Where this fits vs other hermes-agent topic articles
| Article | Audience | Depth |
|---|---|---|
| _index | — | Topic landing |
| nate-herk-hermes-agent-1-hour-course | Operator | 1-hour walkthrough — broader than this article |
| hermes-user-stories | Operator | Catalog of feature requests + deployment patterns |
| This article | Beginner | 15-min intro framed around three-element model + competitor comparison |
| hermes-skill-bundles | Operator | Specific feature deep-dive |
| hermes-security-model | Builder/Operator | Seven-layer security model |
| codex-app-server-runtime | Builder | Runtime architecture |
The article’s distinctive contribution is the explicit Claude-Code-vs-OpenClaw-vs-Hermes side-by-side framed through Jay’s three-element model. No other article in the topic crosses all three systems at the beginner level.
Related
- Hermes Agent topic
- Nate Herk’s 1-Hour Hermes Course — sister beginner-tier resource, longer format
- Hermes User Stories — what Jay’s audience builds with Hermes after the intro
- OpenClaw Concepts Walkthrough — Jay’s companion OpenClaw piece using the same three-element framework
- Principles for Autonomous System Design (Alex Krantz) — the architecture-deep companion to OpenClaw concepts
- Claude Surfaces Decision Framework — Anthropic’s official Claude-side equivalent of the comparison framing
Try It
- Watch the video at https://www.youtube.com/watch?v=po64xavkAHM if you’re new to Hermes — 15 minutes is shorter than the Nate Herk course and covers the conceptual frame for free.
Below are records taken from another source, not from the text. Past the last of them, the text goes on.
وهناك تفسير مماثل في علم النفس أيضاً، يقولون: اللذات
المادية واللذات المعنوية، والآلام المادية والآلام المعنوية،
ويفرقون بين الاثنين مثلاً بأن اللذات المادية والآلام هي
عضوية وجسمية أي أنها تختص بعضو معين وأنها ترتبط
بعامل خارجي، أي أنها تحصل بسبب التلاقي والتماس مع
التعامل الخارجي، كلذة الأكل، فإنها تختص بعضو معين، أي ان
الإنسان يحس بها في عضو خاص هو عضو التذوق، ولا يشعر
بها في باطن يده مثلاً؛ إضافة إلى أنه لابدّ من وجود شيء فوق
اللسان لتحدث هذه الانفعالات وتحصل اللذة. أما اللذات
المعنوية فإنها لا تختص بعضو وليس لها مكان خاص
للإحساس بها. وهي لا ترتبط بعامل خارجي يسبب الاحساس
- Use Jay’s three-element framework when comparing any new agent system. Force the comparison to fit (model / harness / context) before jumping into features — the framework surfaces structural differences faster than feature lists.
- Apply the “agent that grows with you” lens when evaluating Hermes vs single-session agents. The right question isn’t “what can it do today” but “what will the skill+memory layer have accumulated three months from now.”
- Read the User Stories article next. Jay’s intro positions Hermes for stateful long-running work; the User Stories article shows what operators have actually built in that slot.
Open Questions
- Why is the article marked
publish: false? Hermes Agent is a private wiki topic per the project schema (see master-index annotation: “8 public + 2 internal articles”). This article inherits the topic’s default privacy posture; the topic landing _index.md may stay public while this sub-article stays internal. Confirm against the topic’s publish policy before flipping. - Skill+memory loop measurable cadence. Jay claims the self-evolving loop is the differentiator but the video doesn’t quantify how fast a new Hermes instance accumulates load-bearing skills/memories. A field test over 30 days would close the gap.
- Beginner-to-operator progression. Jay’s video ends with the operator having “their first agent hire.” The natural next step (install → first useful task → first custom skill → first long-running cron) isn’t enumerated. Could be filed from the same author’s longer-format follow-ups if they exist.